European Case Law Identifier: ECLI:AT:OGH0002:2021:0100OB00014.21P.0427.000

 

Spruch:

Der Revisionsrekurs wird zurückgewiesen.

 

Begründung:

[1] Mit Beschlüssen des Bezirksgerichts F***** vom 6. 5. 2020 wurden den beiden Kindern Unterhaltsvorschüsse in Titelhöhe jeweils für den Zeitraum von 1. 4. 2020 bis 30. 9. 2020 gemäß § 7 1. COVID‑19‑Justiz‑Begleitgesetz (1. COVID‑19‑JuBG, BGBl I 2020/16) gewährt (ON 13 und 14).

[2] Mit ihren am 19. 11. 2020 beim Erstgericht eingelangten Anträgen (ON 25 und 26) begehrten die Kinder, ihnen erneut Unterhaltsvorschüsse gemäß § 7 1. COVID‑19‑JuBG in Titelhöhe zu gewähren. Ein Exekutionsantrag war diesen als „Weitergewährungsanträgen“ bezeichneten Anträgen jeweils nicht beigeschlossen.

[3] Das Erstgericht bewilligte antragsgemäß beiden Kindern erneut Unterhaltsvorschüsse nach § 7 1. COVID‑19‑JuBG, und zwar jeweils für den Zeitraum von 1. 10. 2020 bis 31. 3. 2021 (ON 27 und 28); die Beschlüsse wurden mit „Weitergewährung“ überschrieben.

[4] Das Rekursgericht gab dem Rekurs des Bundes nicht Folge und ließ den Revisionsrekurs zur Auslegung der Bestimmung des § 7 des 1. COVID‑19‑JuBG (bei mehrmaliger Gewährung von COVID‑19‑Vorschüssen) zu. Zur Frage, ob die COVID‑19‑Gesetzgebung im Zusammenhang mit der Gewährung von Vorschüssen ohne Bescheinigung eines entsprechenden Exekutionsantrags nur eine einzige oder auch mehrfache Antragstellungen zulasse, bestehe noch keine Rechtsprechung des Obersten Gerichtshofs.

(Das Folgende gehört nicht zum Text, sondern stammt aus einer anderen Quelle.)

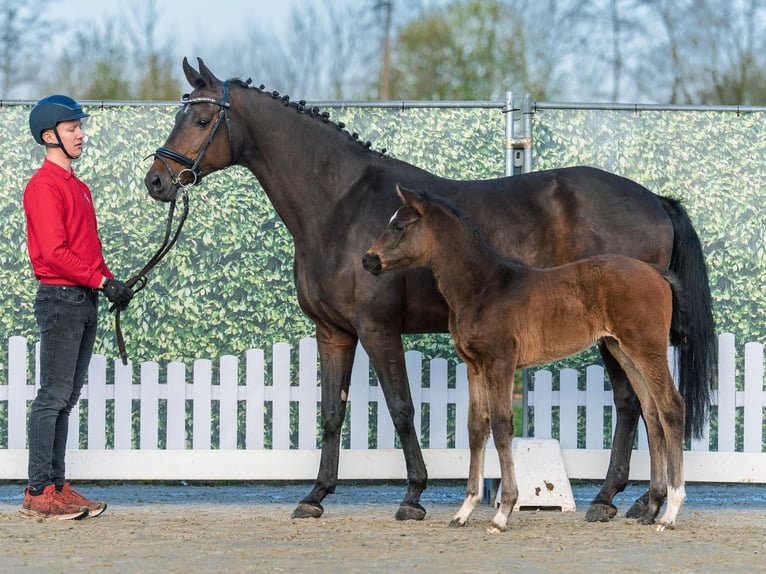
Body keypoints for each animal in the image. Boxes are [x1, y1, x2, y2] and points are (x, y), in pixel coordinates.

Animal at [363, 185, 687, 532]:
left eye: (399, 226)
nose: (368, 259)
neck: (484, 288)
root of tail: (655, 273)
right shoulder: (474, 366)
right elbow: (476, 427)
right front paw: (464, 511)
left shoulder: (501, 363)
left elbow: (502, 425)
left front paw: (503, 512)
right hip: (622, 350)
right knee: (652, 413)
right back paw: (652, 508)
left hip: (647, 347)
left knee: (671, 407)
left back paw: (670, 512)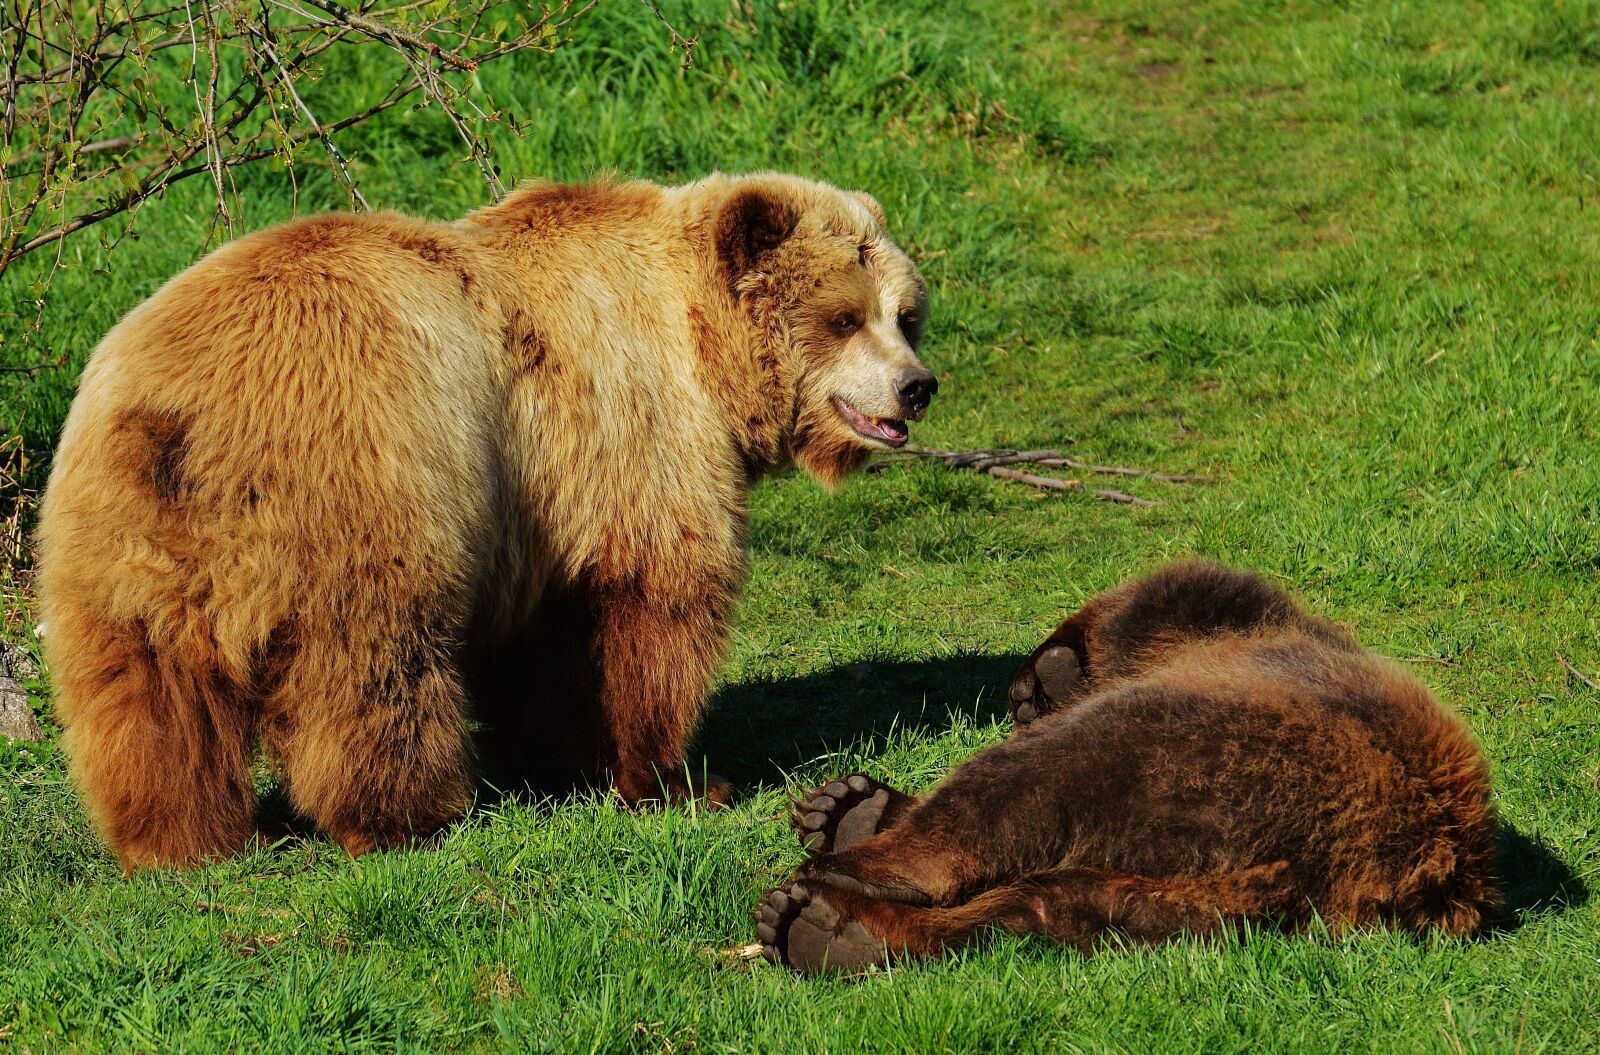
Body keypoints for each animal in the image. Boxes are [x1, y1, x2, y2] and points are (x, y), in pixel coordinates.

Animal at [35, 172, 937, 872]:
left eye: (905, 312)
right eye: (843, 317)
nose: (916, 385)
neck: (698, 342)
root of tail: (175, 416)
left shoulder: (534, 512)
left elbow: (544, 649)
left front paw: (554, 757)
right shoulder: (625, 427)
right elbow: (643, 614)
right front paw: (678, 779)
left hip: (117, 543)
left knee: (149, 701)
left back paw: (175, 836)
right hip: (366, 476)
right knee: (376, 661)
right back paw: (408, 816)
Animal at [756, 562, 1500, 973]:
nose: (1021, 697)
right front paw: (847, 803)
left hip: (1210, 756)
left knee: (1029, 787)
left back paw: (845, 874)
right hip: (1216, 897)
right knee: (1038, 910)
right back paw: (827, 923)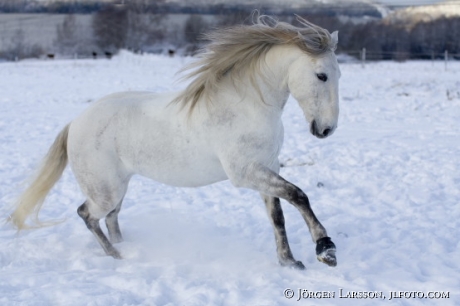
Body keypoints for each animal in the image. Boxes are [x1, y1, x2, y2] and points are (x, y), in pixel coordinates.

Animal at [9, 16, 342, 270]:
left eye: (338, 74)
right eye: (321, 75)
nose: (326, 129)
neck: (247, 106)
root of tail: (75, 123)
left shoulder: (267, 167)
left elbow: (278, 215)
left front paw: (289, 262)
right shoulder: (245, 173)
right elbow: (299, 195)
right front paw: (325, 249)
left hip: (118, 186)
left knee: (111, 217)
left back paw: (124, 247)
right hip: (104, 191)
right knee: (87, 215)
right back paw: (116, 255)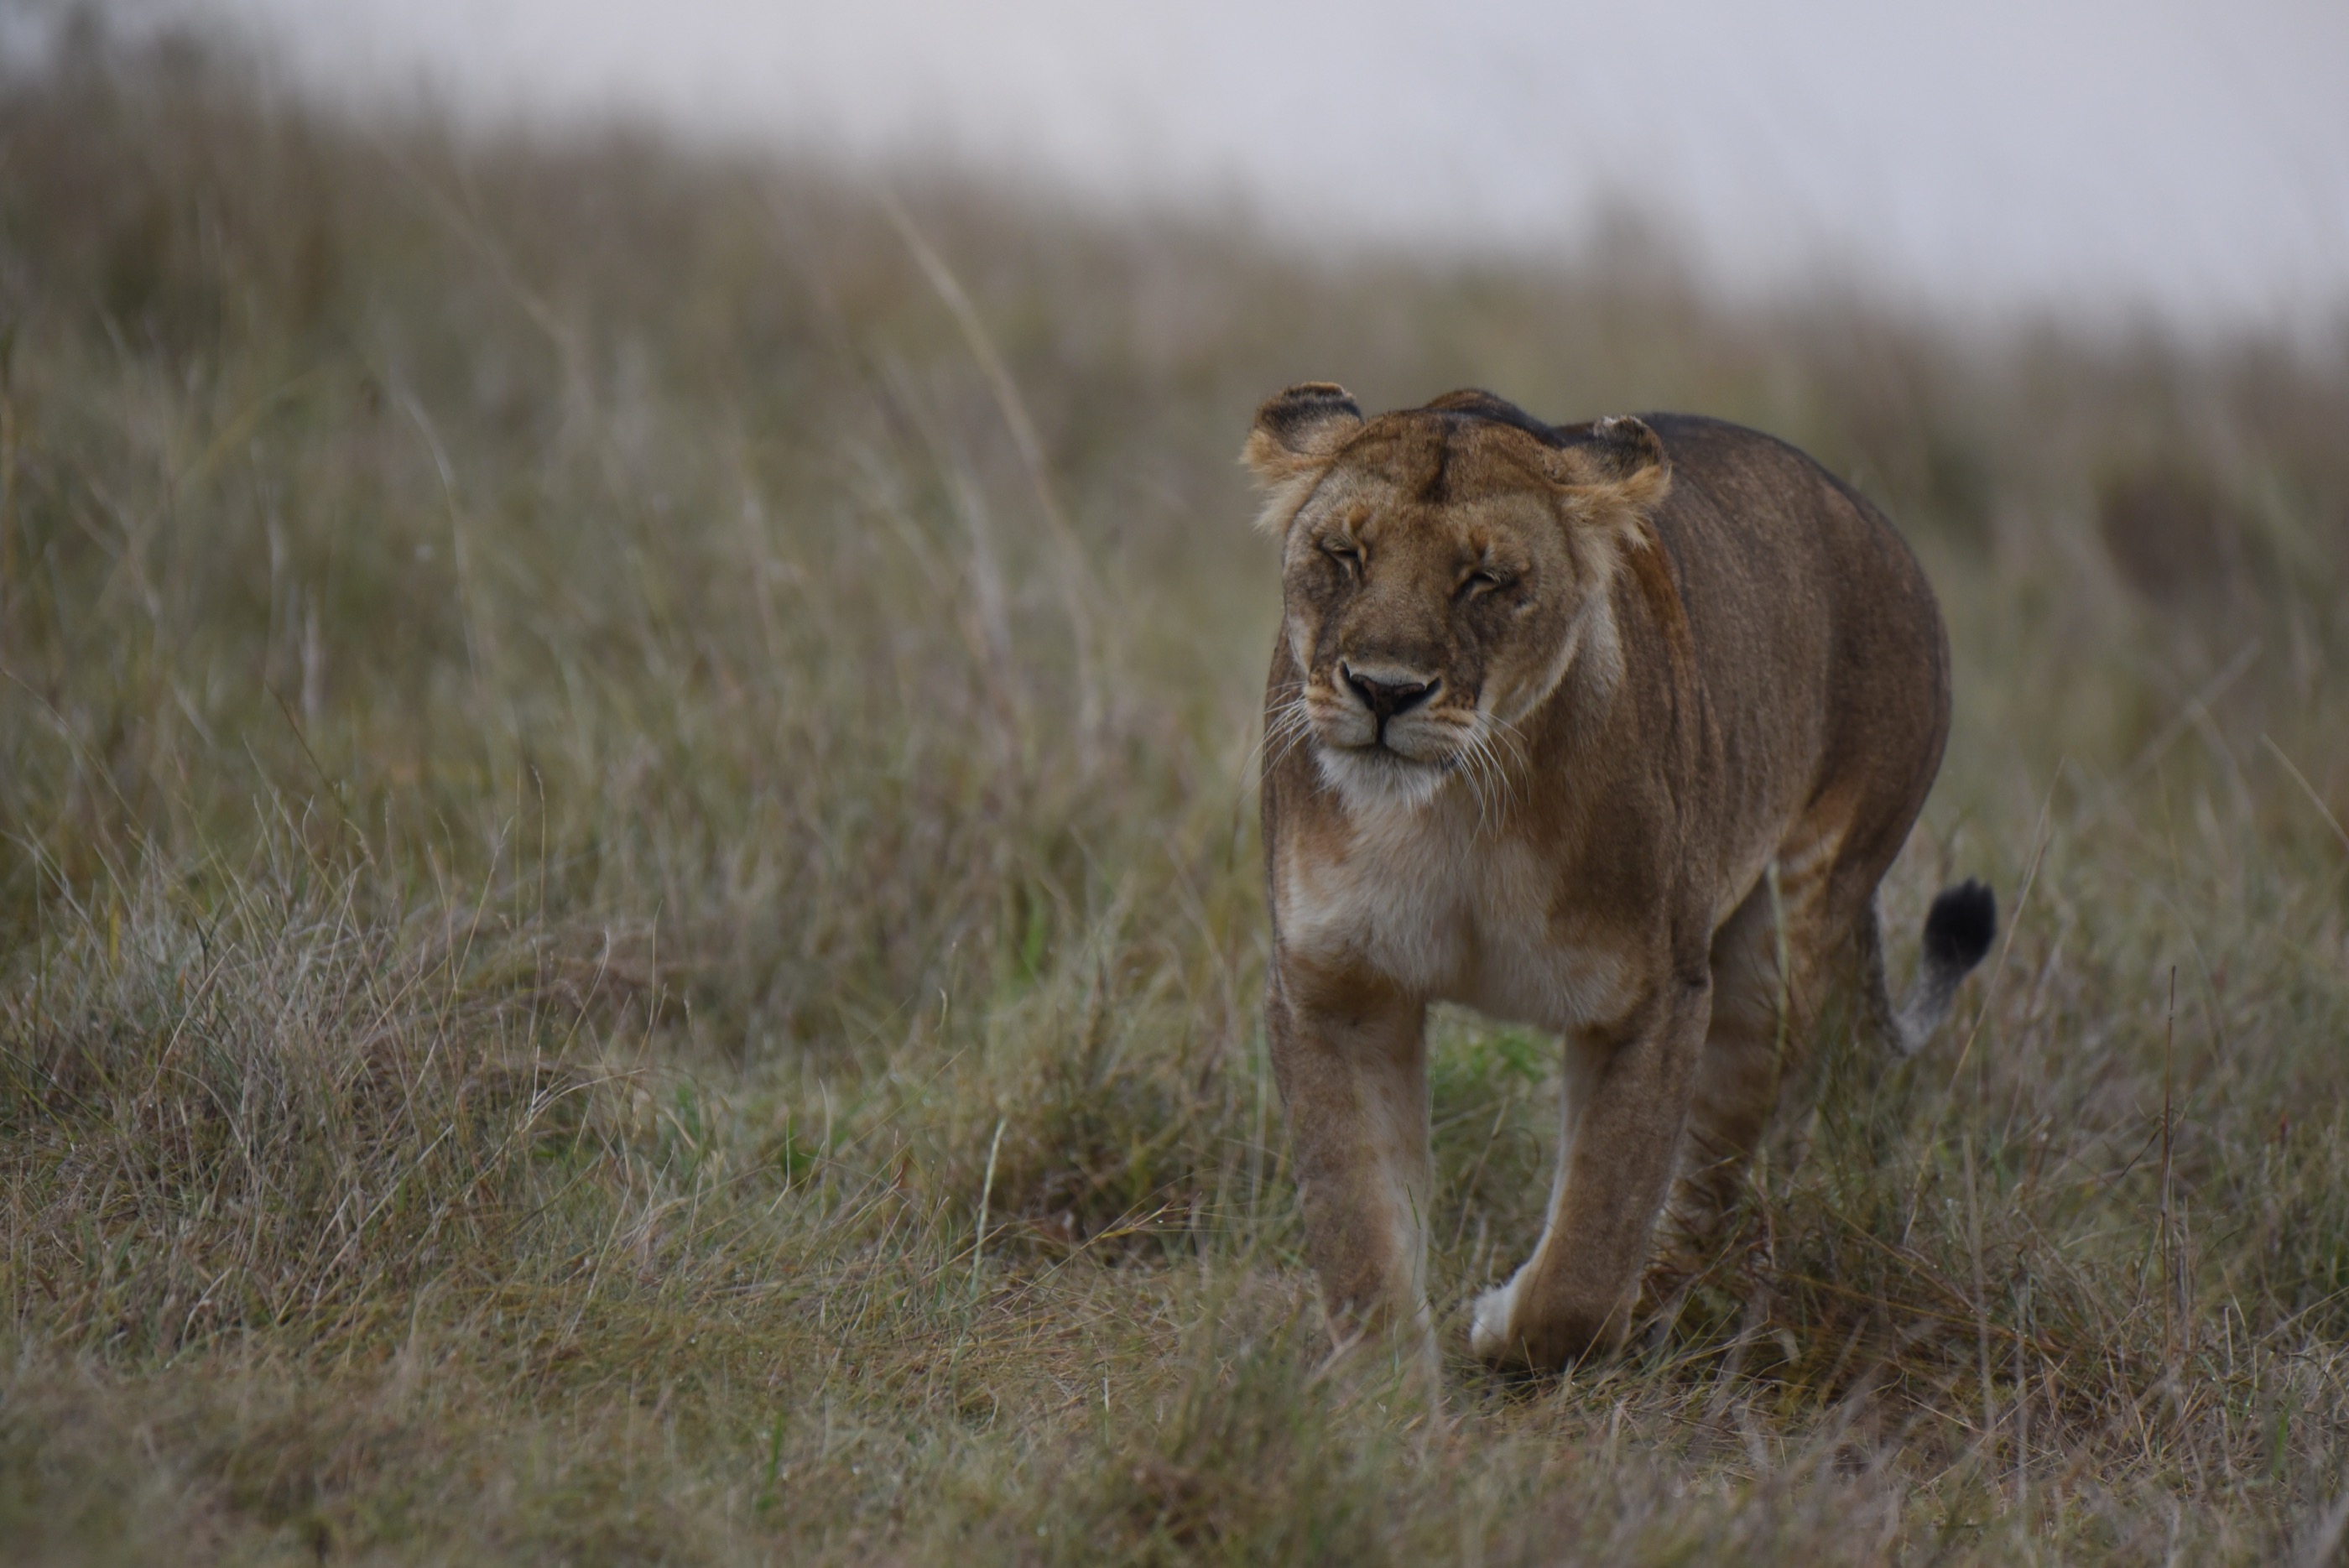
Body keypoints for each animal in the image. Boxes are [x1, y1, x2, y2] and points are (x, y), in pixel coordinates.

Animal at [1245, 384, 1995, 1381]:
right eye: (1342, 554)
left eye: (1487, 579)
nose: (1383, 690)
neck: (1453, 812)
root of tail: (1878, 525)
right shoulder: (1336, 988)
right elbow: (1358, 1223)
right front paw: (1385, 1389)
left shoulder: (1652, 999)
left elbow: (1592, 1246)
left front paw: (1506, 1328)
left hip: (1793, 933)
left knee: (1719, 1163)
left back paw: (1661, 1311)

[5] Entgegen diesem – den Obersten Gerichtshof nicht bindenden – Zulassungsbeschluss ist der Revisionrekurs des Bundes nicht zulässig.

Rechtliche Beurteilung

[6] Wie in den zwischenzeitig ergangenen Entscheidungen des Obersten Gerichtshofs vom 30. 3. 2021, 10 Ob 5/21i und 10 Ob 8/21f ausführlich begründet wurde, ist eine neue Gewährung von Unterhaltsvorschüssen nach § 7 1. COVID‑19‑JuBG nach Ablauf der Periode, für die zwar bereits Vorschüsse nach diesem Gesetz gewährt worden waren, zulässig.

[7] Da die Kinder im vorliegenden Fall ihren (zweiten) Antrag auf Gewährung von Titelvorschüssen nach § 7 1. COVID-19-JuBG am 19. 11. 2020 gestellt haben, fallen diese Anträge in den zeitlichen Anwendungsbereich der 2. COVID-19-ZivVO (BGBl II 2020/459), mit der der Geltungsdauer des § 7 1. COVID‑19‑JuBG bis zum 31. 12. 2020 verlängert worden war.

[8] Die Rechtsansicht der Vorinstanzen, die Vereinfachung des § 7 1. COVID‑19‑JuBG komme auch für erneute Vorschussanträge nach dieser Bestimmung weiterhin zum Tragen, steht im Einklang mit den erwähnten Entscheidungen des Obersten Gerichtshofs zu 10 Ob 5/21i und 10 Ob 8/21f.

[9] Der Revisionsrekurs des Bundes ist daher wegen Fehlens einer Rechtsfrage von erheblicher Bedeutung als unzulässig zurückzuweisen.